Fruit bats, aviating wonder of nature. Their beauty aside, we can all, with the exception of farmers perhaps, appreciate their propensity to pollinate. Without them we wouldn’t have durian fruit, for instance.

Yet oddly enough, fruit bats don’t necessarily stick to the neighborhood. They may flap vast distances in search of their meals, even dozens of kilometers.

On this note, a team at the Weizmann Institute of Science in Rehovot has resolved a mystery, and modified a Nobel Prize-winning theory while about it: exactly how it is that fruit bats manage to navigate such long distances without having enough “place cell” neurons in their fruit bat brains to do so, theoretically.

Their discovery, following years of work, modifies the theory of place cells postulated half a century ago, which won their discoverer John O’Keefe a Nobel in 2014. It has to do with how we create maps in our minds.

Let us explain. We, fruit bats and other animals have nerve cells called “place cells” in our brains.

The place cells are in the hippocampus, an area in the brain that is important to memory in general, and to navigation. When the hippocampus is damaged we can suffer memory loss and can’t navigate, explains Prof. Nachum Ulanovsky of the Weizmann Neurobiology Department, who led the study.

When Alzheimer’s hits the hippocampus and place cells become damaged – that explains why people suffering that condition get lost, he adds.

How do place cells work? Each represents one singular space in the environment, it was thought. It’s responsible for remembering that one space, it was thought. When these cells work together, we get a cognitive map of the environment.

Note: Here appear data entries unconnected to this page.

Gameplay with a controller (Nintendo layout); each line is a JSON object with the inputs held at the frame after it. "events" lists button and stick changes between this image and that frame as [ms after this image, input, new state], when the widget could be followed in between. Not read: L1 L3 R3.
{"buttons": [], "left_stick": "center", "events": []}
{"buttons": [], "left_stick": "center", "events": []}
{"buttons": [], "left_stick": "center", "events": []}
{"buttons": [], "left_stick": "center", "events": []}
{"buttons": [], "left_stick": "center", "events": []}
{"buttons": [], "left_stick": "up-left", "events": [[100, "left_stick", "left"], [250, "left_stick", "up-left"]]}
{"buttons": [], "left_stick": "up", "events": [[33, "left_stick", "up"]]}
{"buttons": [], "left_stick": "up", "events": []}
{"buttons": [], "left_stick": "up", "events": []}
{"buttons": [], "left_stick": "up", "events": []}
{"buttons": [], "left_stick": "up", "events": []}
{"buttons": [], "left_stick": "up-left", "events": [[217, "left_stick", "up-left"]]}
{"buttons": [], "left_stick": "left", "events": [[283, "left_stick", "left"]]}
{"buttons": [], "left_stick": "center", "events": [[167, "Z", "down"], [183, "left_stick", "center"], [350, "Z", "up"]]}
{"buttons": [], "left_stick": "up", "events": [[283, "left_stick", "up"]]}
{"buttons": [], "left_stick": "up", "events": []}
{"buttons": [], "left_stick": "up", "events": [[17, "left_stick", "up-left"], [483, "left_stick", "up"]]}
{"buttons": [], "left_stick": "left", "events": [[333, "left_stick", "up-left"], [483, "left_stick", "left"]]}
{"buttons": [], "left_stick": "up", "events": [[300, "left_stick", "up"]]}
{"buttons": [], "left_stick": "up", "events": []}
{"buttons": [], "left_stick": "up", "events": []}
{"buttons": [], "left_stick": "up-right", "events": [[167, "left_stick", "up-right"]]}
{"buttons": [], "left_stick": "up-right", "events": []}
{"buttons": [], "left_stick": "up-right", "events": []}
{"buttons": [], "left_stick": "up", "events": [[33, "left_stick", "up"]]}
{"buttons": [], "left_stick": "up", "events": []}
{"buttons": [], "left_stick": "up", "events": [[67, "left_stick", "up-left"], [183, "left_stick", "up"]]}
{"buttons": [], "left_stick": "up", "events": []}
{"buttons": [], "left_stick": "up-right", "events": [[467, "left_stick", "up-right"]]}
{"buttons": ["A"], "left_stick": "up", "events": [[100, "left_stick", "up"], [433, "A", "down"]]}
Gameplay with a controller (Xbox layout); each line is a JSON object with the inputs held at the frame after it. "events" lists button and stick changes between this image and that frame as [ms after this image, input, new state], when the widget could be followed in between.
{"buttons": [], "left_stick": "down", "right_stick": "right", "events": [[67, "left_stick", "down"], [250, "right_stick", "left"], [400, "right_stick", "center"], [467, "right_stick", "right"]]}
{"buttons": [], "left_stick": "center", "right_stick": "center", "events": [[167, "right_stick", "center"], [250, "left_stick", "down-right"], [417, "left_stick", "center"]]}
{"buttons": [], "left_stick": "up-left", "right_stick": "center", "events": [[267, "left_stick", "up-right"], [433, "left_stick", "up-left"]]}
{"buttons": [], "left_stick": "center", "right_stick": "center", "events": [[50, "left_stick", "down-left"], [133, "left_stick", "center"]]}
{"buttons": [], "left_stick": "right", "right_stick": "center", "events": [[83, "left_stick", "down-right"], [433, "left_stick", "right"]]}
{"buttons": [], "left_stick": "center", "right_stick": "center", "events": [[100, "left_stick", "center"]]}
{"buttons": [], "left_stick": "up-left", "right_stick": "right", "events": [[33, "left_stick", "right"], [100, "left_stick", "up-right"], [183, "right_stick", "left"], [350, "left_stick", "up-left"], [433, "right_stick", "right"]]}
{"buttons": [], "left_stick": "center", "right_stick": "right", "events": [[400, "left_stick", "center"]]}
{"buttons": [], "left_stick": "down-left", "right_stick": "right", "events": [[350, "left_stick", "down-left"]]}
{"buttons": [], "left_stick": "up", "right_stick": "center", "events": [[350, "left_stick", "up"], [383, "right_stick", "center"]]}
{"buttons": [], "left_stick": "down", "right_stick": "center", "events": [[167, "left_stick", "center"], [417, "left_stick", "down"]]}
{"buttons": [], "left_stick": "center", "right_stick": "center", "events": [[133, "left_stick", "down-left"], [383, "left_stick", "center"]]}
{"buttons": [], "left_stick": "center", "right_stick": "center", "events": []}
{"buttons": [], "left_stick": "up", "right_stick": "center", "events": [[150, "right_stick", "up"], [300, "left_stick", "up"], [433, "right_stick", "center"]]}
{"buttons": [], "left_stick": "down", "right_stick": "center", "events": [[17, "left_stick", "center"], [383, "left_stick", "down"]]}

In the case of the bat, since they fly in 3-D unlike the earthbound among us, the place cells need to provide a 3-D map, and the bats also need a 3D compass – up, down and around.

“When taken together, I know where I am,” Ulanovsky observes – and so do they. Simultaneous activation of multiple place cells thus enables orientation within a space and enables navigation in the environment, he explains.

The million-bat question is, what environment.

Like a rat in a cage

Thing is, Nobel Prize-winning neuroscientist John O’Keefe formed his place cells theory 50 years ago while working on our friend the rat, in tiny environments such as one-by-one meter boxes. It’s like studying the entirety of human navigation skills on people living in jail cells.

Say the place cells get activated when we enter a particular space in our environment. One place cell would get triggered when the rat enters the southern corner. Another would get triggered when it moves on to the space next to the corner. Another would fire when said rat goes to the northern corner, etc. Okay. Based on his rats-in-small-spaces study, O’Keefe concluded that each place cell was “responsible” for an area about 10 by 10 centimeters in size.

But if indeed each place cell in the batty brain represented an area of about 10 centimeters, then the fruit bats would need at least ten trillion neurons to compute their long-distance flights, Ulanovsky and the team explain. Probably more.

But their entire hippocampus consists of only about 100,000 neurons. Yet bats may flap as much as 20 kilometers to their favorite fruit trees (using skyscrapers and other city icons as navigation markers, separate research has shown). And then they navigate back home.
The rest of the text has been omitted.